Galerie Isy Brachot, Brussels (acquired by 1968)

Private Collection, Europe (acquired from the above in 1979 and sold: Sotheby's, London, June 21, 2004, lot 57)

Acquired at the above sale 

Exhibited

Brussels, Galerie Isy Brachot, Dix maîtres contemporains, 1968, no. 44

Knokke, Galerie Isy Brachot, Magritte, 1971, no. 7

Brussels, Galerie Isy Brachot, Delvaux, Gnoli, Magritte, 1974, no. 48

Brussels, Galerie Isy Brachot, Magritte 1898-1967, 1979, no. 50

Brussels, Galerie Isy Brachot, Rétrospective Magritte dans les collections privées, 1988, illustrated in color in the catalogue

Madrid, Fundación Juan March, René Magritte, 1989, no. 57, illustrated in color in the catalogue

Literature

Letter from Magritte to Bosmans, August 5, 1963, in: Francine Perceval (ed.), Lettres à André Bosmans, 1958-1967, Paris, 1990, p. 309

The Burlington Magazine, London, June 1968, illustrated in the advertisement supplement

David Sylvester (ed.), Sarah Whitfied & Michael Raeburn, René Magritte, Catalogue Raisonné, Oil Paintings, Objects and Bronzes, 1949-1967, London, 1993, vol. III, no. 967, illustrated p. 376

Catalogue Note

The apple is one of the most recognizable and iconic images within Magritte’s oeuvre and appears throughout his work in various contexts: sometimes grotesquely enlarged to fill an entire room, sometimes petrified, or appearing in a portrait, replacing the face of a sitter. This mundane object, often associated with the traditional genre of still-life, is thus transformed into something inexplicable.

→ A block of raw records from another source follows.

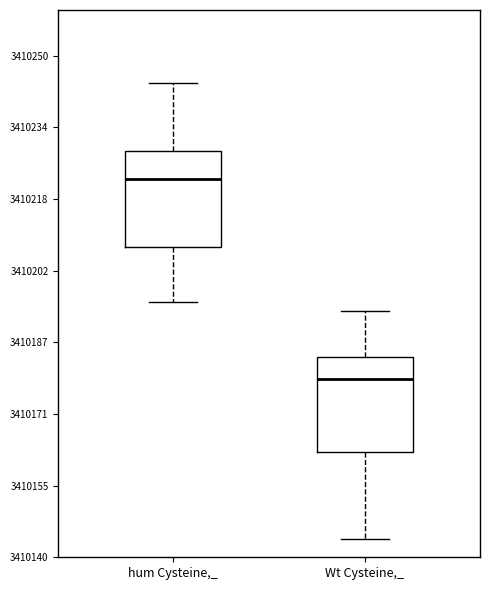

Which box's median line is the lowest?

Wt Cysteine,_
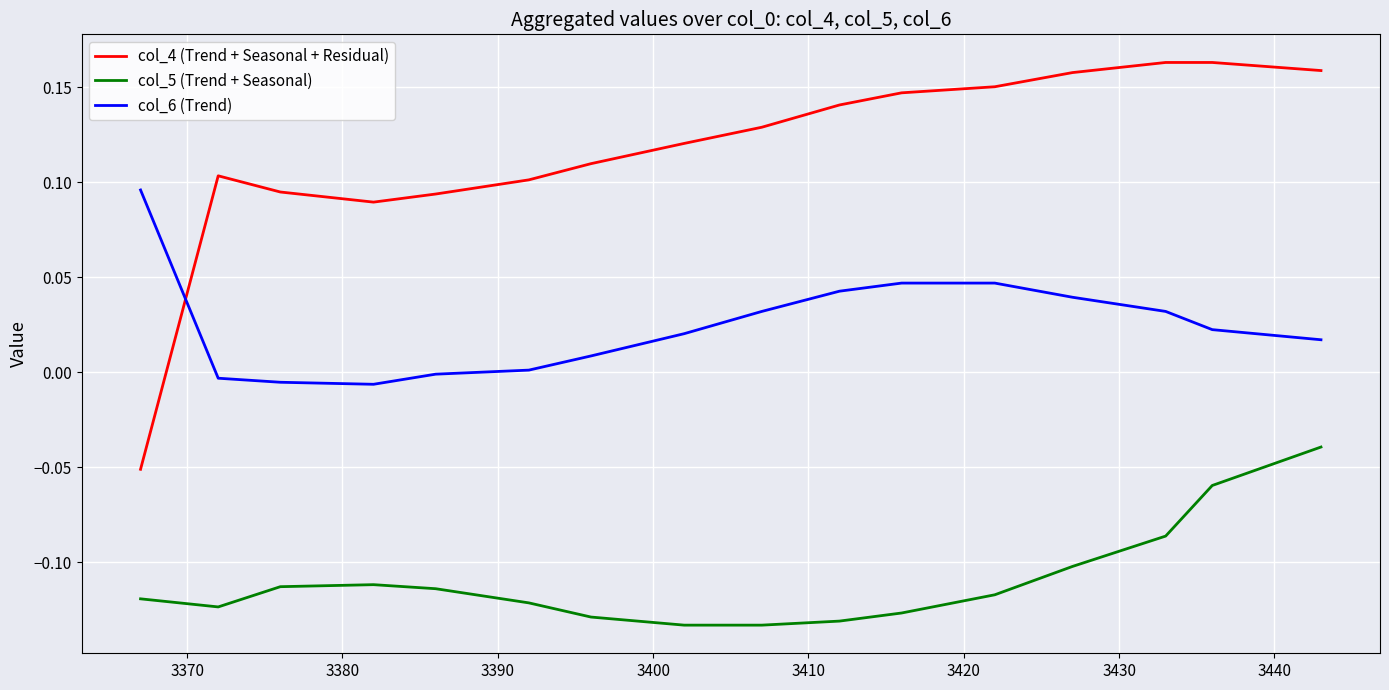

Which series has the largest total across all categories?

col_4 (Trend + Seasonal + Residual)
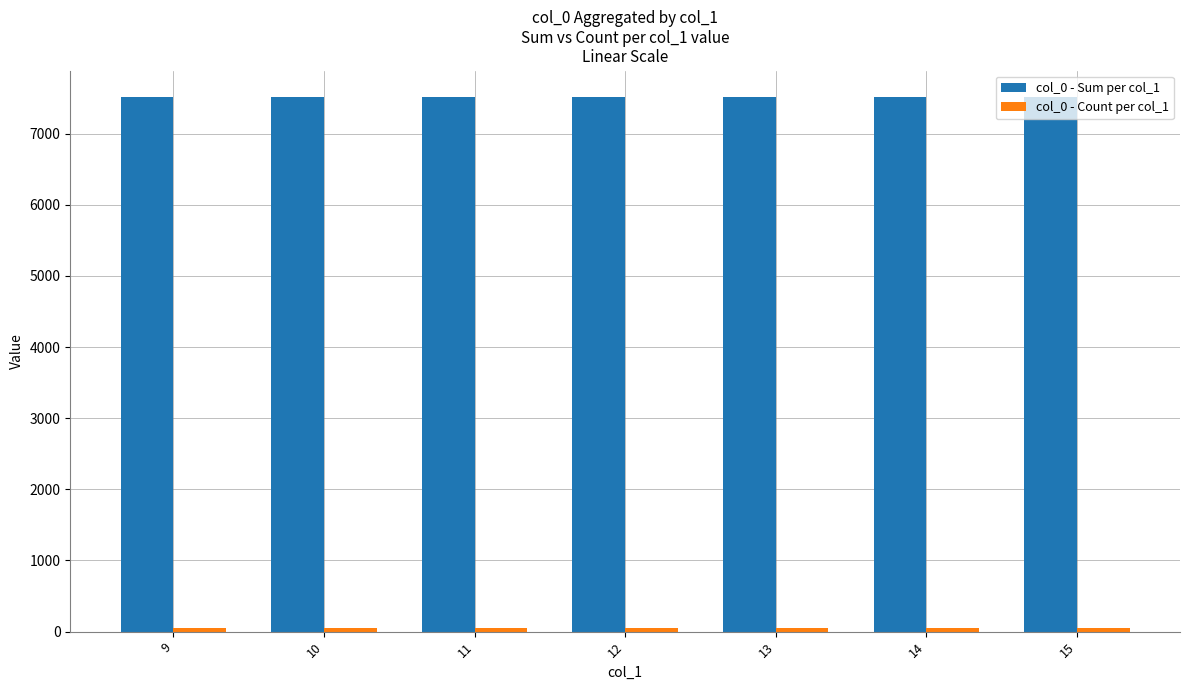

What is the greatest value displayed?

7511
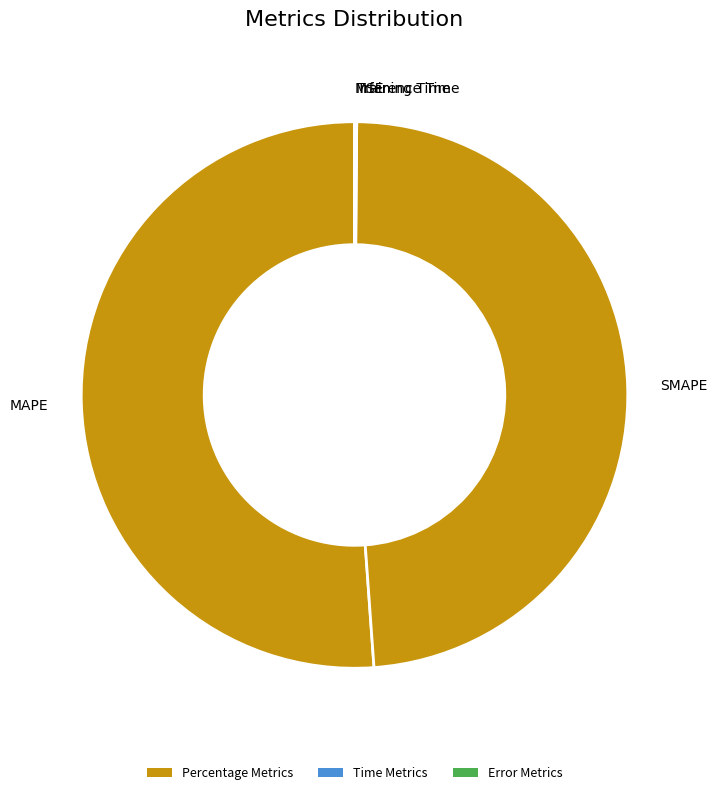

Is there a majority slice in this chart?

Yes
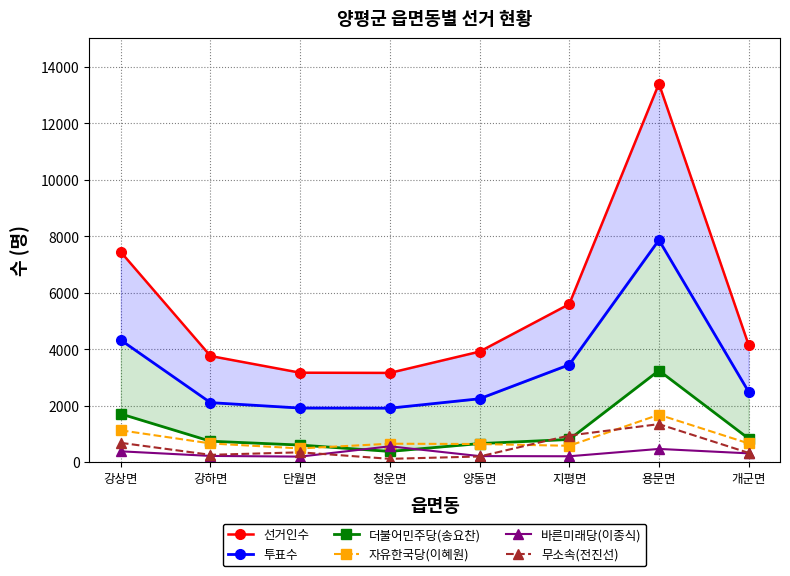

How many interior local valleys does the 선거인수 series have?

1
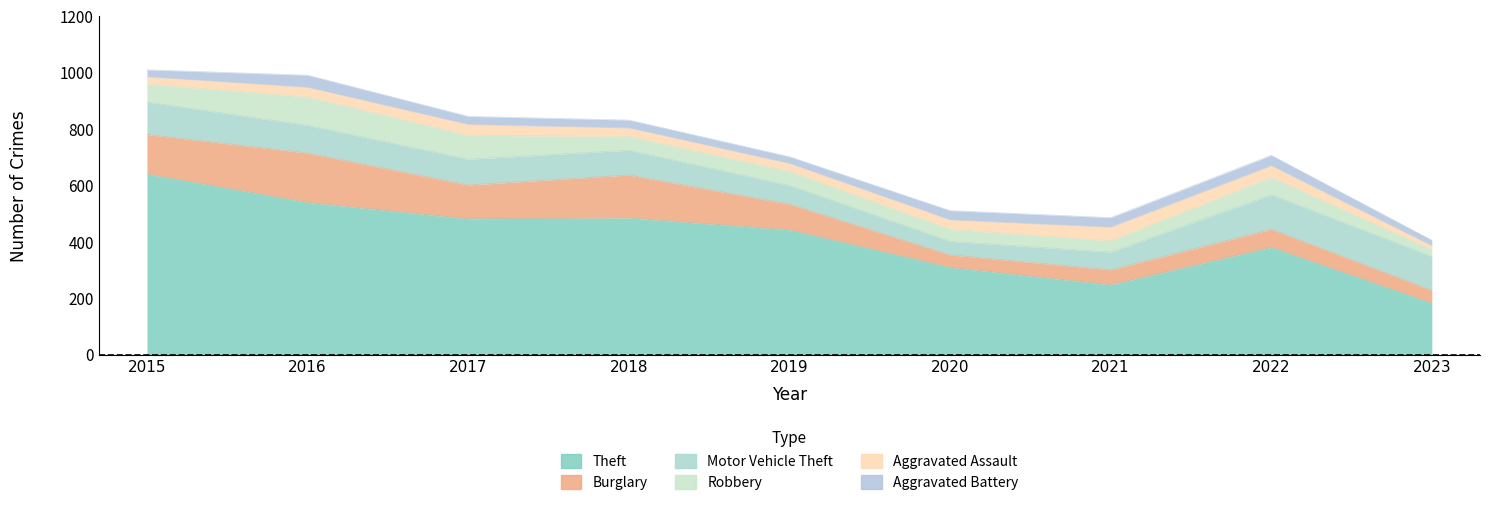

What is the average value of the Aggravated Battery series?

30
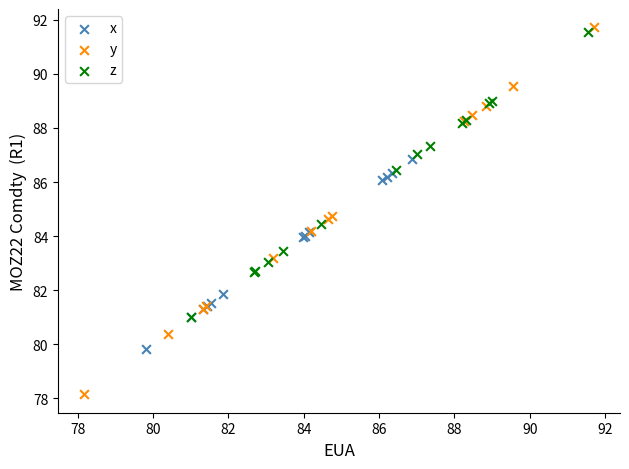

Which series has the largest Y range (max minus min)?

y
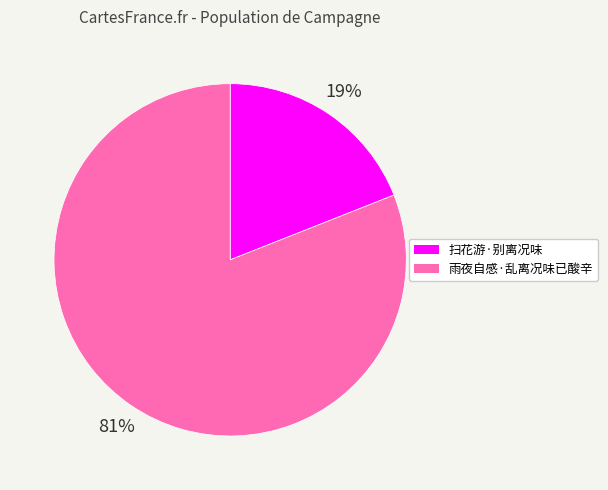

To the nearest percent, what percentage of the pie is 扫花游·别离况味?

19%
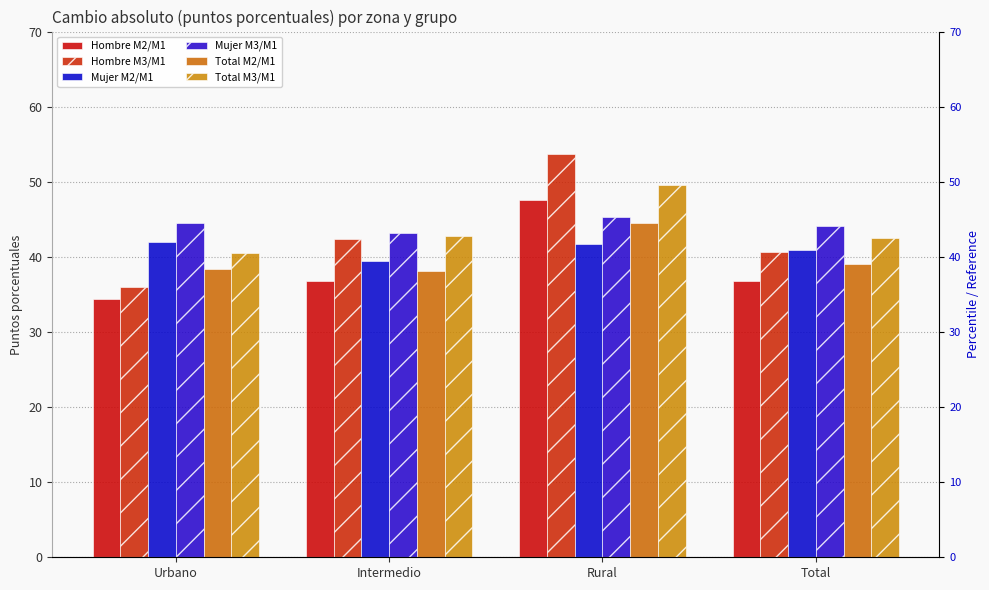

What is the difference between the second highest and minimum values in the Mujer M3/M1 series?

1.4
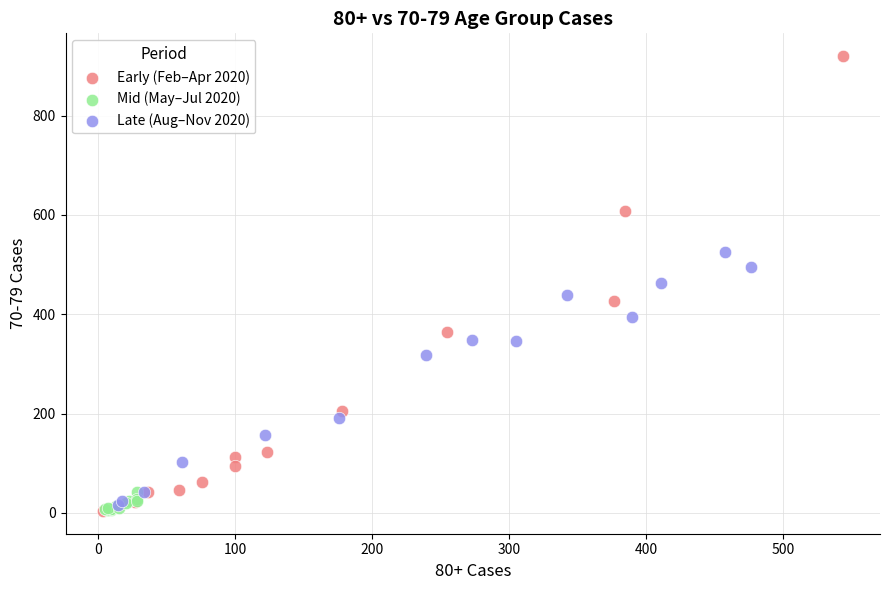

Which series reaches the maximum Y coordinate?

Early (Feb–Apr 2020)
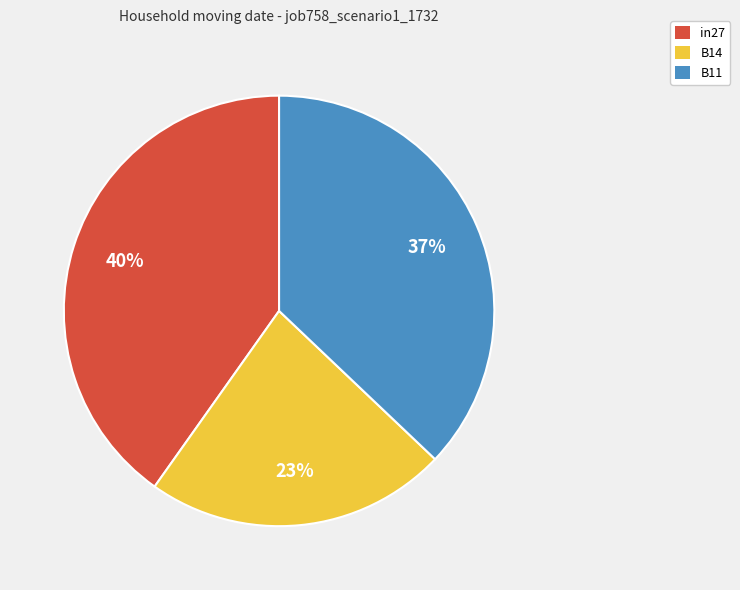

Do B14 and in27 together represent more than half of the pie?

Yes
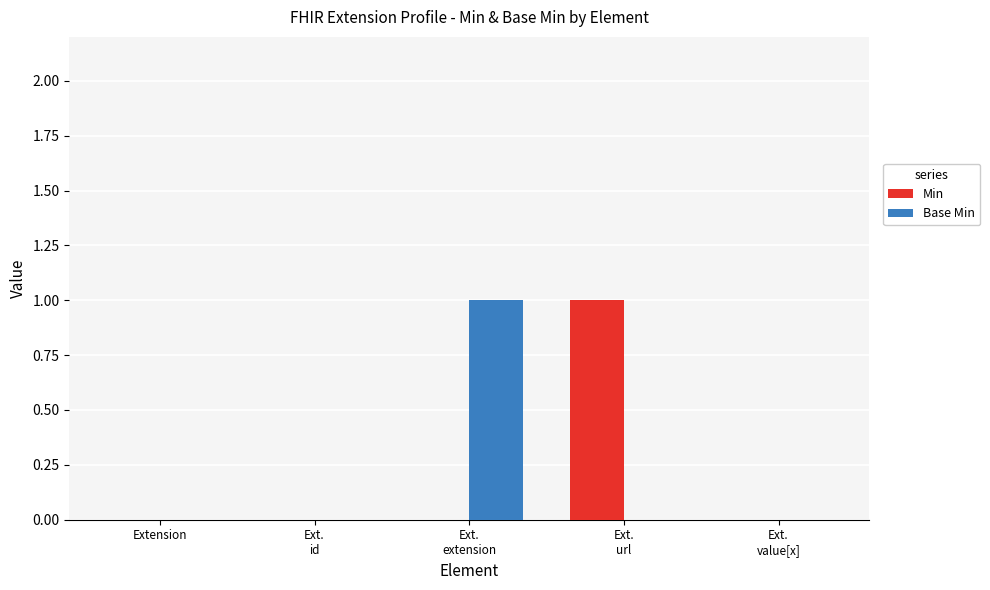

Is it true that Min equals 1 at Ext.
extension?

False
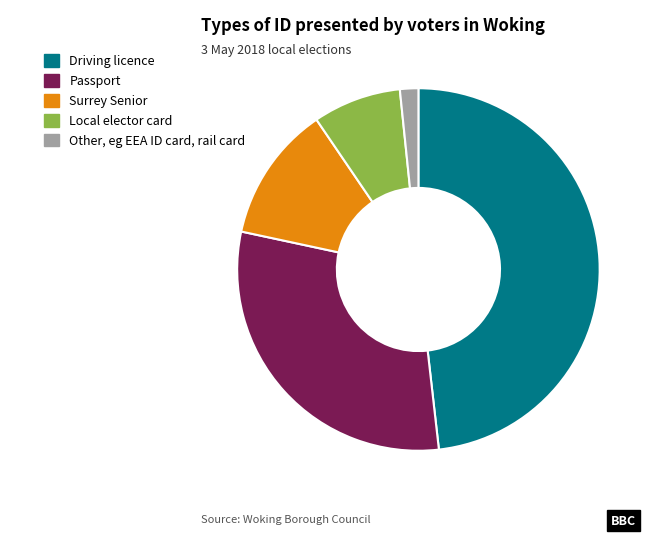

Which category has the smallest portion of the pie?

Other, eg EEA ID card, rail card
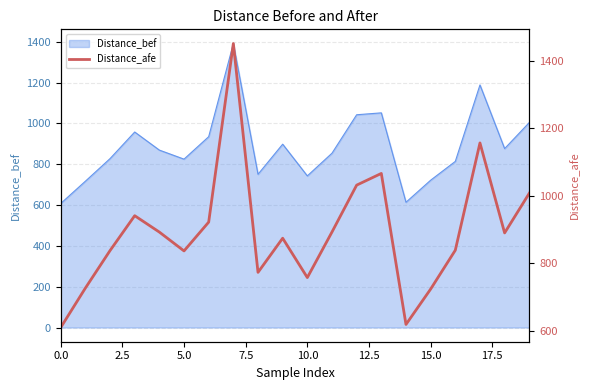

What is the difference between the values at 13 and 10?

308.2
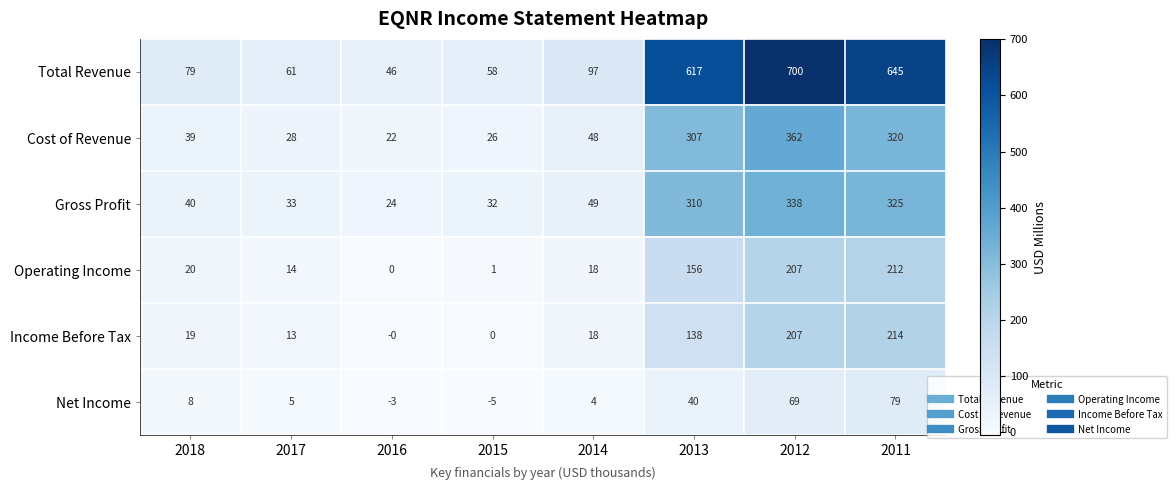

At which label is Gross Profit closest to 181?

2013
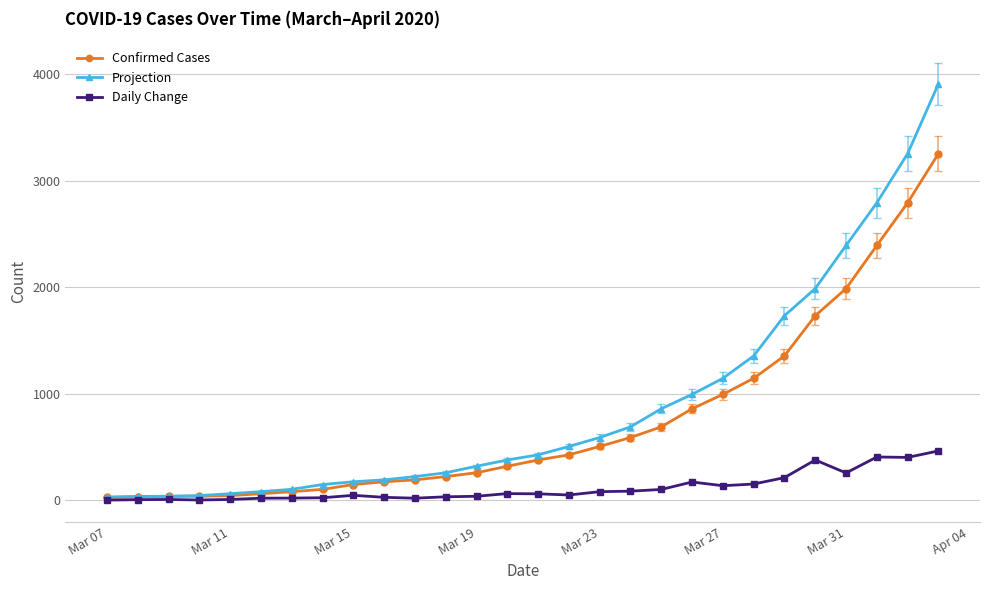

What is the value of the Confirmed Cases point at the 20th from the left?

858.0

With an extraordinary economy of means and clarity of execution that characterized his later work, Magritte created images of mystery and ambiguity, enveloping everyday objects in an enigmatic atmosphere. In the present work, three large apples painted in bold primary shades of red, yellow and blue act as part of a landscape; two of them stand firmly on the ground while the third is suspended in the air. Magritte relies upon the erotic associations of the apple as a symbol of carnal knowledge. The tantalizing appeal of this metaphorical object of desire gives the apples a seductively human aspect, a notion further accentuated by the title of the work.

The subject of one or more monumental apples in a landscape preoccupied Magritte in 1962-63. Apart from the present work, he painted several versions of an enlarged apple made of stone, occupying a bare environment. In a letter to André Bosmans dated August 5, 1963, Magritte wrote: “I have painted a few gouaches for my dealer. I have repainted some old pictures with pleasure as gouaches, particularly the ones with the three apples” (quoted in D. Sylvester (ed.), op. cit., p. 376).